Kirkus Reviews says:
How do you circumvent the same, boring fate as your famous monster parents? Run away from home and launch a maniacal computer virus that might possibly annihilate human- and monster-kind. Oops.
Seventeen-year-old Boy’s name is mundane, but his life isn’t. With his celebrity parents (Frankenstein’s monster and the Bride of), he lives among a merry band of monsters and mythical creatures in catacombs beneath Times Square. Under the guise of a theater troupe, they perform a popular creature-feature show, their human audience blissfully unaware that the stage is populated by bona fide trolls, sirens and an egomaniacal gorgon. With their mostly scientific origins, Boy and his parents aren’t fully accepted by the 100-percent myth-and-magic creatures in their commune.

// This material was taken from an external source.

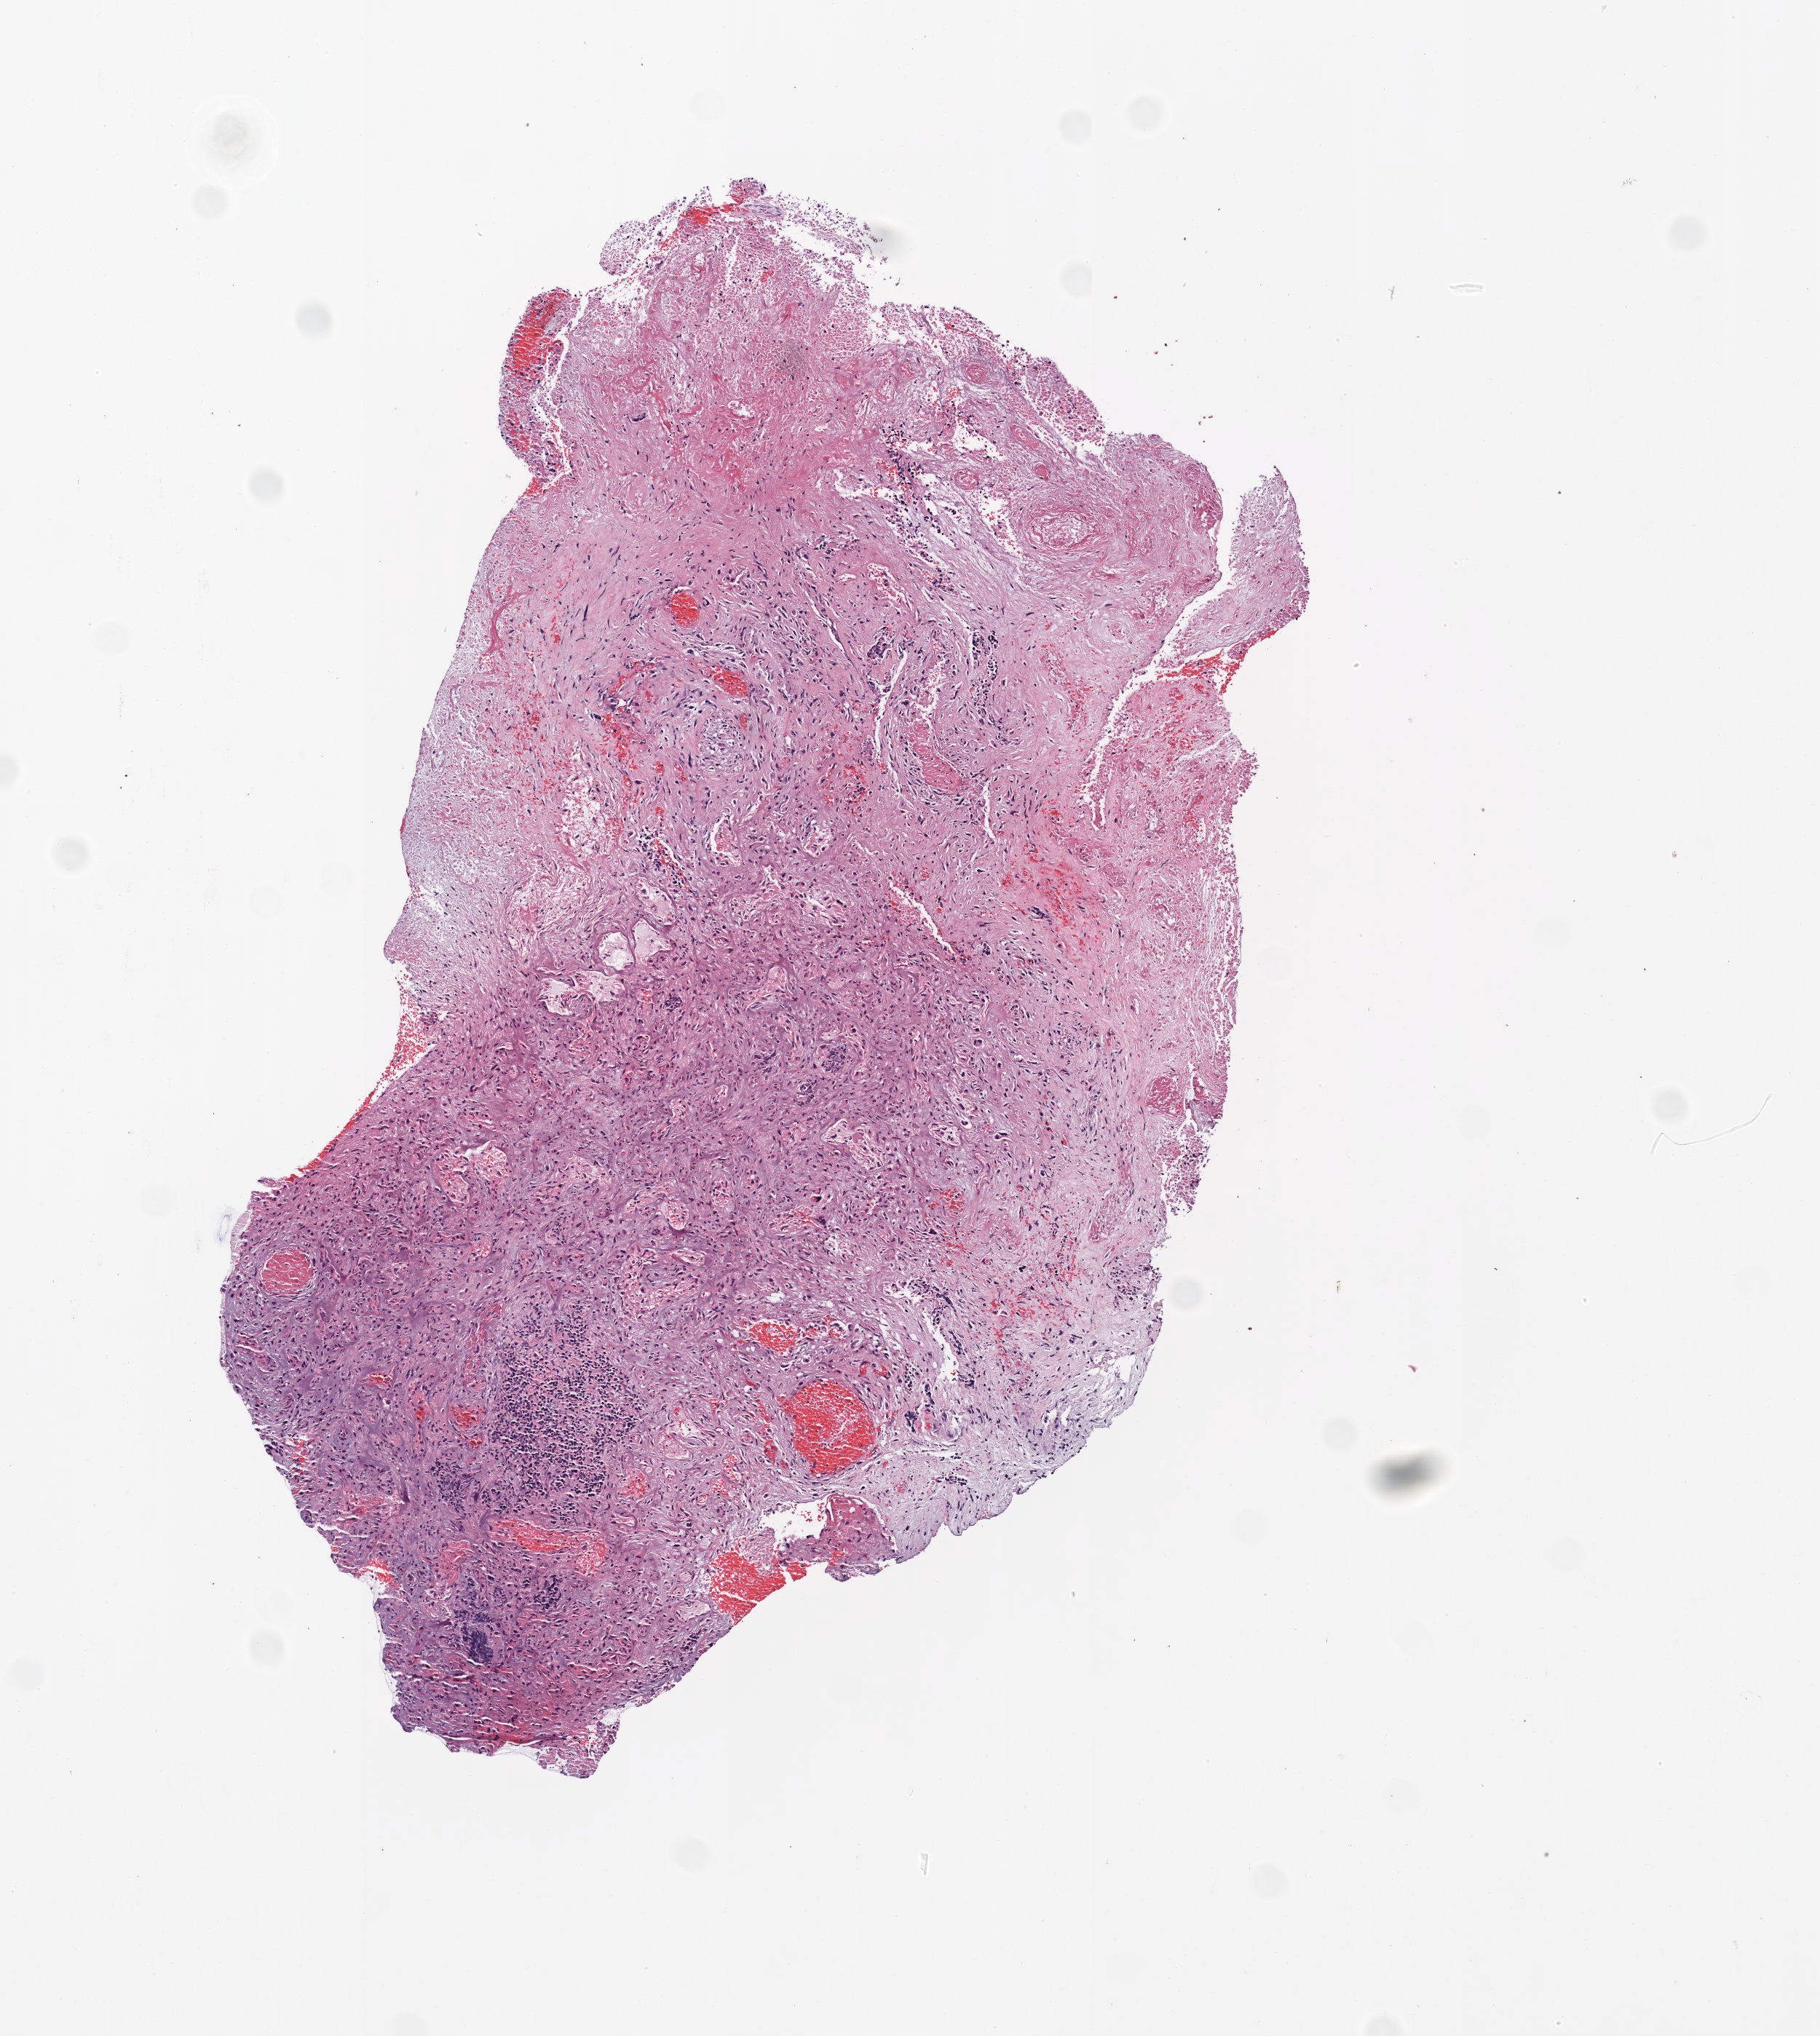
H&E-stained whole-slide image — shown as a low-resolution overview of the whole scanned area (about 5.0 x 5.6 mm, acquisition: 20x scan), FFPE section, primary tumour sample from the brain. Patient: male, age at initial diagnosis 75 years.
Pathologic diagnosis: Glioblastoma.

So rather than endure segregation—and the life his parents planned for him—Boy runs away. Tech-savvy Boy’s plan to leave his stamp on the world backfires when the computer virus he engineers goes rogue, the troll he loves goes feral and returning home means facing parental wrath. From naiad to minotaur, the straight characters, gay characters, jerks, bitches, buddies and one major diva are fleshed out, not merely relying upon their exteriors for interest. And as Boy’s journey takes him from the tri-state area to the West Coast, each locale rings with well-researched authenticity.
A comically creepy coming-of-age road trip stitched together with action, romance, sex, combat and a couple of bootleg cocktails. (Science fiction. 12 & up)
I especially like that last bit, there.
The review is posted here on their site, but it’s behind a pay wall, so unless you have a subscription, you won’t be able to read it.